SELECTED EXCERPT:
▼

Investment Perspectives, January 2016

Global GDP growth for 2015 once again failed to match up to early-year expectations. EM was a weak spot, with severe recessions observed in Brazil and Russia, while concerns over the slowdown in China affected the rest of Asia. U.S. GDP growth was well below the average January forecast of 3%, especially due to a weak first quarter. In contrast, the Eurozone fared well despite the Greek debt crisis, the slowdown of China and the ongoing tensions with Russia over Ukraine.

It turned out to be a very tumultuous year for financial markets. Commodities were under severe pressure for most of the year, mainly due to oversupply, high inventory levels and weaker demand. EM assets also performed poorly on the back of investor outflows and the prospect of higher US interest rates. European and Japanese equities fared the best, in local currency terms, mainly as the result of ultra-accommodative monetary policies. The dollar appreciated against all currencies, reflecting the relative strength of the US economy and the anticipation of higher interest rates, which were finally raised by the Federal Reserve during its last meeting of the year; this decision had been widely expected and was welcomed by the markets.

2016 global economic growth is expected to improve slightly, as the recovery in Europe gathers more momentum and as global emerging markets should do a little better, in particular due to less severe recessions in Brazil and Russia and a stabilization of China. The main central banks remain in accommodative mode, even if the Fed has started to hike rates. Some of the main risks for 2016 include an extension of the rout of commodities, especially oil, political issues such as Brexit, the rise of populism in Europe and US Presidential elections as well as geopolitical threats including instability in the Middle East and a deterioration of relations between NATO countries and Russia.

▲

DATASET SECTION:
▼

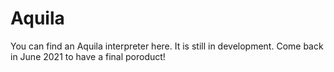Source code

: # Aquila
You can find an Aquila interpreter here. It is still in development. Come back in June 2021 to have a final poroduct!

▲

TASK INSTRUCTIONS:
A) Write out the January 2016 investment outlook from "It turned out" to "by the markets.".
B) According to the January 2016 investment outlook, why did the dollar appreciate against all currencies in 2015? Answer in one to three sentences.
C) In the January 2016 investment outlook, what was the average January forecast for U.S. GDP growth in 2015?

ANSWERS TO THE PROBLEMS:
A)
It turned out to be a very tumultuous year for financial markets. Commodities were under severe pressure for most of the year, mainly due to oversupply, high inventory levels and weaker demand. EM assets also performed poorly on the back of investor outflows and the prospect of higher US interest rates. European and Japanese equities fared the best, in local currency terms, mainly as the result of ultra-accommodative monetary policies. The dollar appreciated against all currencies, reflecting the relative strength of the US economy and the anticipation of higher interest rates, which were finally raised by the Federal Reserve during its last meeting of the year; this decision had been widely expected and was welcomed by the markets.

B) The dollar rose because the US economy was relatively strong and markets expected higher US interest rates. The Federal Reserve raised those rates at its last meeting of the year.

C) The average January forecast was 3%.